What would you consider as an economic indicator ?

  1. LAURENS WRIGHT profile image52
    LAURENS WRIGHTposted 3 years ago

    What would you consider as an economic indicator ?

    In times past, Walmart and Woolworth's sales were economic indicators.  Then economic indicators become the Stock Market and unemployment.   My way of thinking would be percentage of the total population without full time jobs as a negative indicator.  I also would see that the amount of RV's and campers that I could count on a major highway would also be an indicator, being that the more RV's and campers would mean that people had enough disposable income to spend it on leisure activities.  What indicators would you choose to determine how good the economy is and could be?

  2. profile image0
    Larry Wallposted 3 years ago

    Traditionally, the stock market and the unemployment rate were major indicators. However, times have changed. As you noted there are a lot of RVs and campers many with people once thought old and now do not seem so old. People retiring in their early 60s, with grown children who made good investments during their working years have more disposable income than most our grandparents had. Thus we have to look at the percentage of the population that wants to work and come up with a figure showing the employment rate. I lost my last job at 59and one-half. I looked for a job for almost three years. I no longer look and am now retired, as is my wife, who is about the same age. We are not the RV type but there are things we like to do and with our savings, some planning and our social security, our monthly income is close to what I was bringing home when I was working. Since we paid off our house, sold it and moved to a smaller one, we are comfortable at our income level.

    So to answer your question, the indicators of the health of the economy have to be weighed in a manner that accounts for the changes in our lifestyle, the health of the older generation and other factors.

  3. dashingscorpio profile image88
    dashingscorpioposted 3 years ago

    KPI's (key performance indicators) have traditionally been determined by stock market performance, unemployment, low inflation and interest rates, and manufacturing orders. The belief was if business is doing well then the nation must be doing well!
    Today the stock market is hovering at all time highs, interest rates for home loans remain low and unemployment is at 6.3% According to economic indicators we have added private sector jobs for 50 straight months! And yet a lot of people do not (feel) good about the state of the economy.
    Outsourcing manufacturing jobs has changed the whole economic paradigm. A company might increase production but in (other) countries where employees earn $5-$10 per (day). This would increase profits for the company and also make it attractive for investors to get a good return by purchasing the company's stocks. A company makes record profits and investors get great returns.
    Many U.S. blue collar employees have been forced into lower paying service sector jobs. If one has a job it means they're not "unemployed" which brings down the unemployment rate.
    The less money people earn the less they spend which keeps down inflation as well as interest rates. This has led to fast food workers asking for $15 per hour. Essentially you have adults with families working in jobs that were once regulated for teenagers or people seeking extra part-time income.

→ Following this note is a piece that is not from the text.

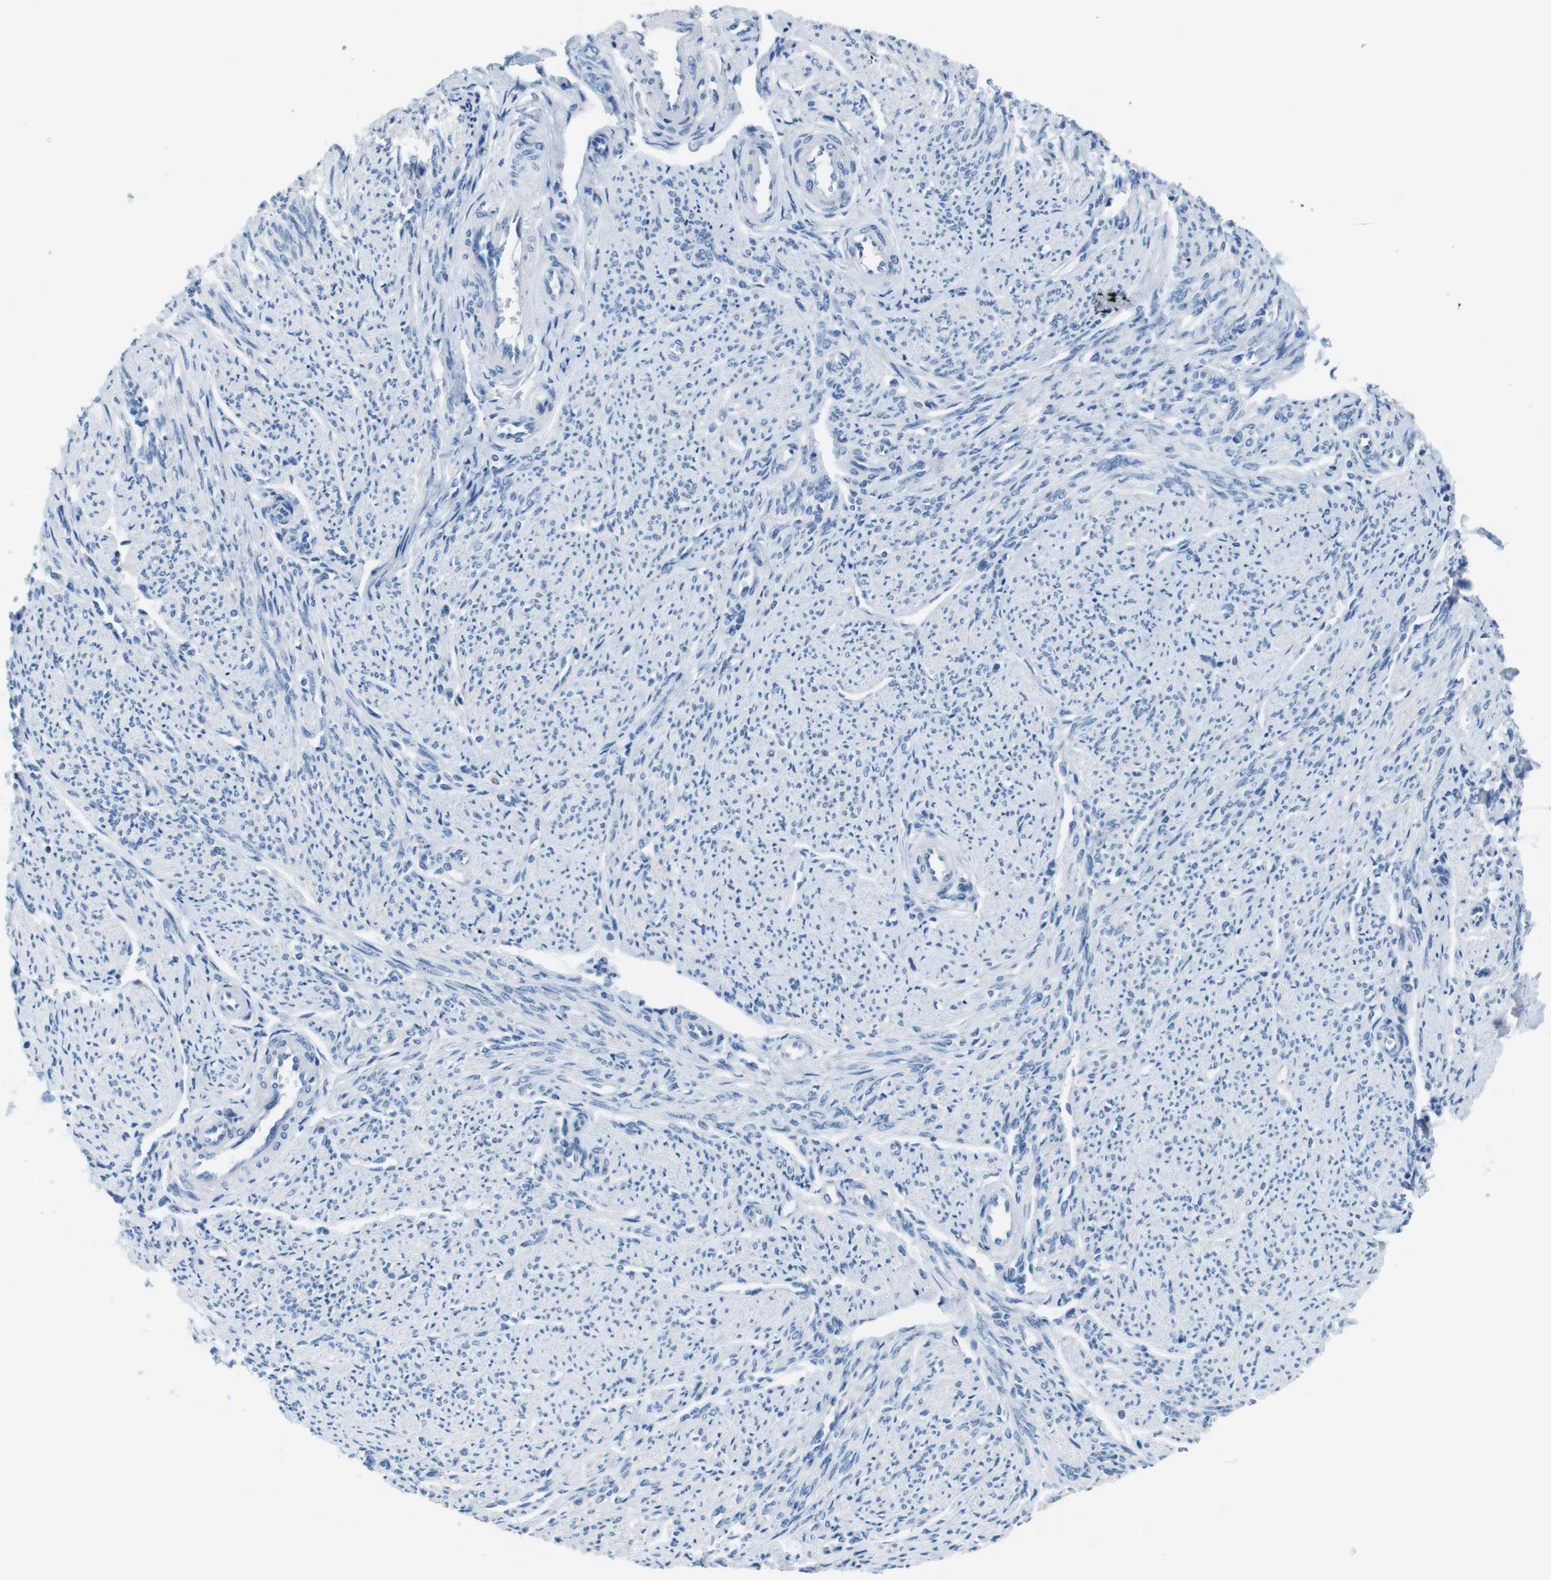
{"staining": {"intensity": "negative", "quantity": "none", "location": "none"}, "tissue": "smooth muscle", "cell_type": "Smooth muscle cells", "image_type": "normal", "snomed": [{"axis": "morphology", "description": "Normal tissue, NOS"}, {"axis": "topography", "description": "Smooth muscle"}], "caption": "High power microscopy image of an immunohistochemistry (IHC) photomicrograph of normal smooth muscle, revealing no significant positivity in smooth muscle cells.", "gene": "SLC35A3", "patient": {"sex": "female", "age": 65}}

I can't tell you the last time I saw an actual "paperboy" or a kid cutting lawns for money. Most of these jobs are being handled by adults today!
    In reality this has been a "Swiss Cheese" recovery in part because some high tech companies are doing well and some states have (aggressively) gone after corporations to relocate to (their) state offering low to $0 taxes rates for up to ten years. When one state brags about the number of jobs it has increased it is usually offset by another state who lost jobs due to those companies relocating.
    Last but not least there is a (psychological) component involved with how we (feel) about the economy. I know people who have not been laid off, did not have their home foreclosed on, may have even gotten a few raises over the years, have money in savings, and so on BUT they still do not (feel) secure about their future prospects. Some feel guilty or may even have empathy pains for those they know or have heard about who have not done as well.
    The only real economic indicator is how (you) "feel" about (your) economic future. The (good) "numbers" don't mean anything anymore!